Assignment. Starting at the line holding "click(755, 505)" and finishing at the line holding "text(Equip)", transcribe the material exactly, keeping both ends but no pictures.

(The data Opens)

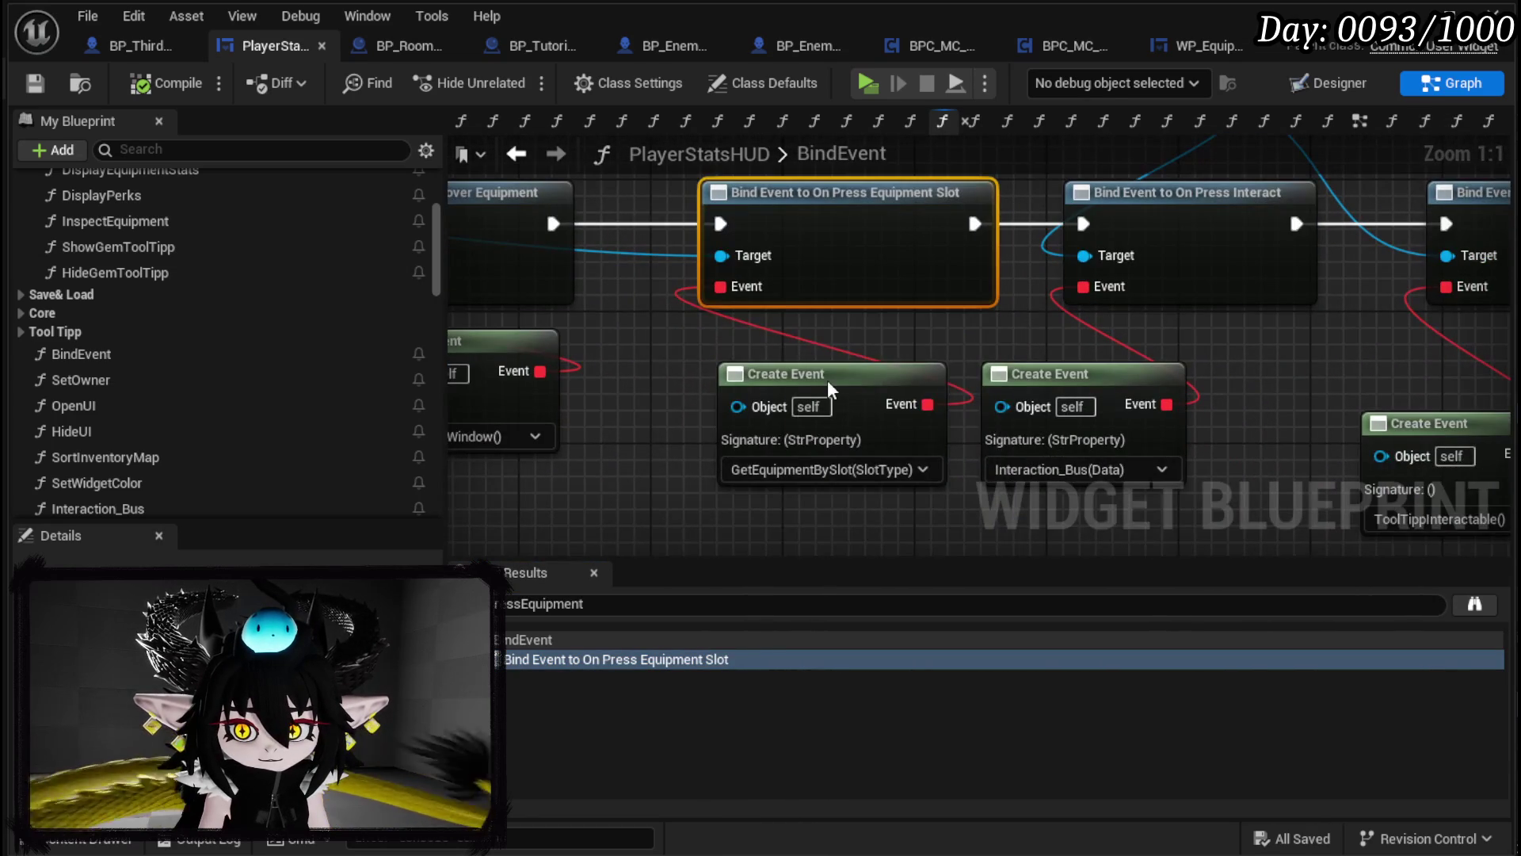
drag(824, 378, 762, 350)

(The data Closes)
(The data Opens)

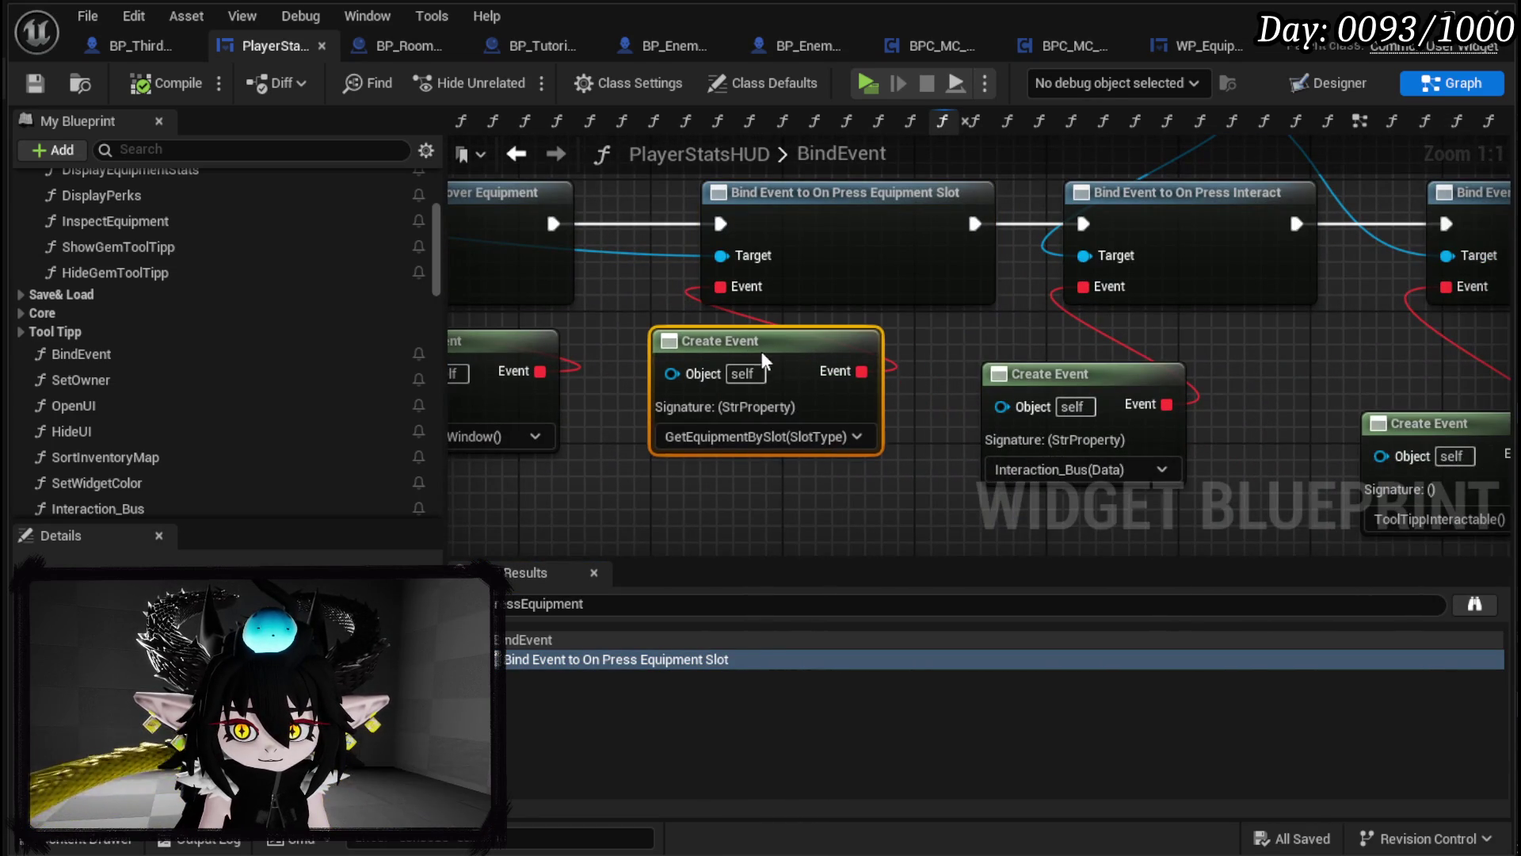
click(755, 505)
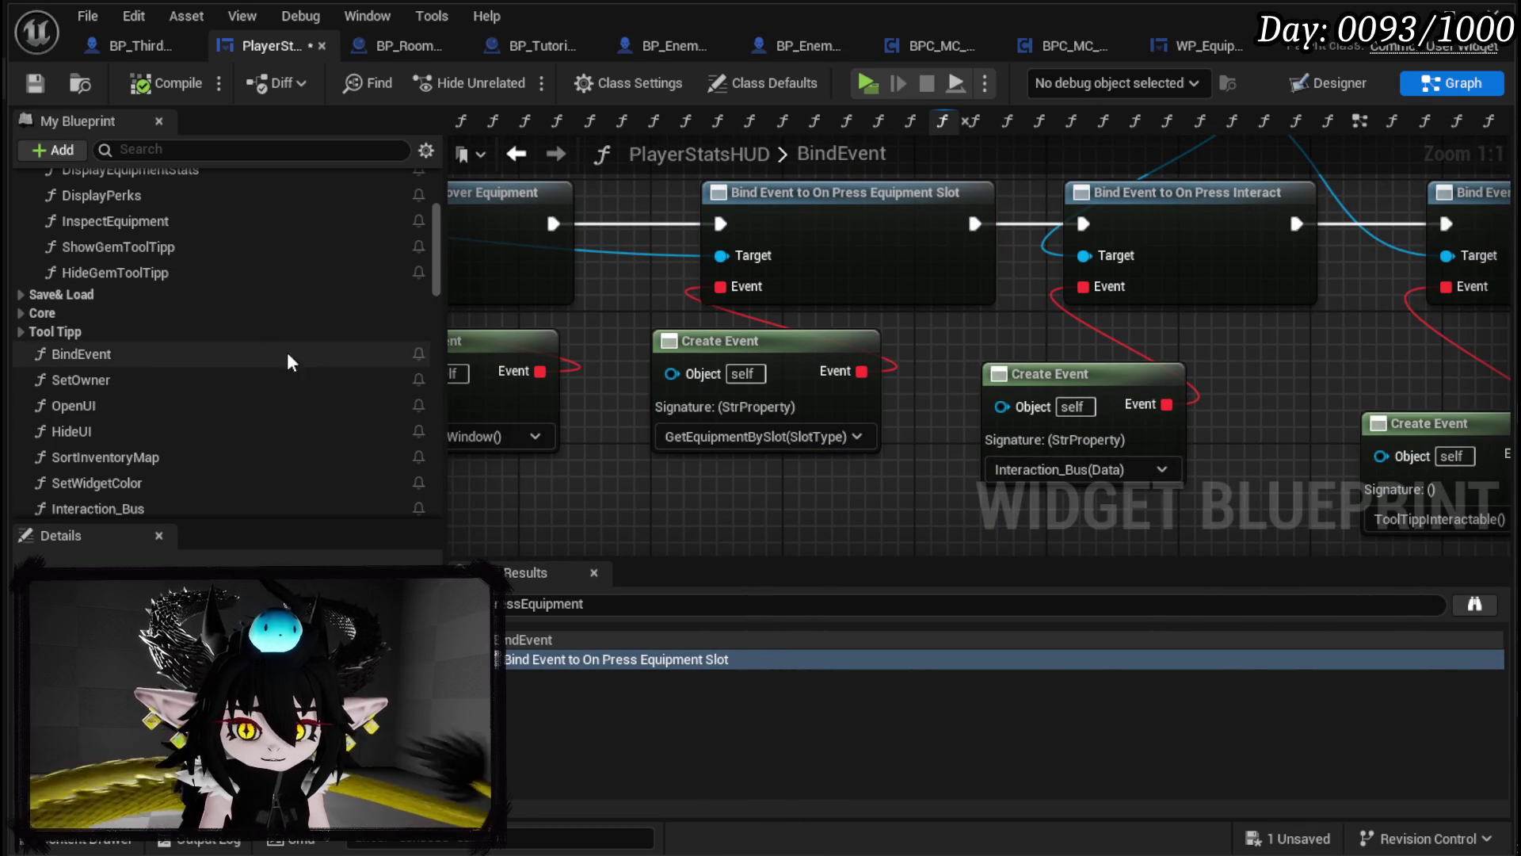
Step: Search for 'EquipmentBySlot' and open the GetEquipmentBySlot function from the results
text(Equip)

(The data Closes)

Task response.
click(755, 505)
Step: Search for 'EquipmentBySlot' and open the GetEquipmentBySlot function from the results
text(Equip)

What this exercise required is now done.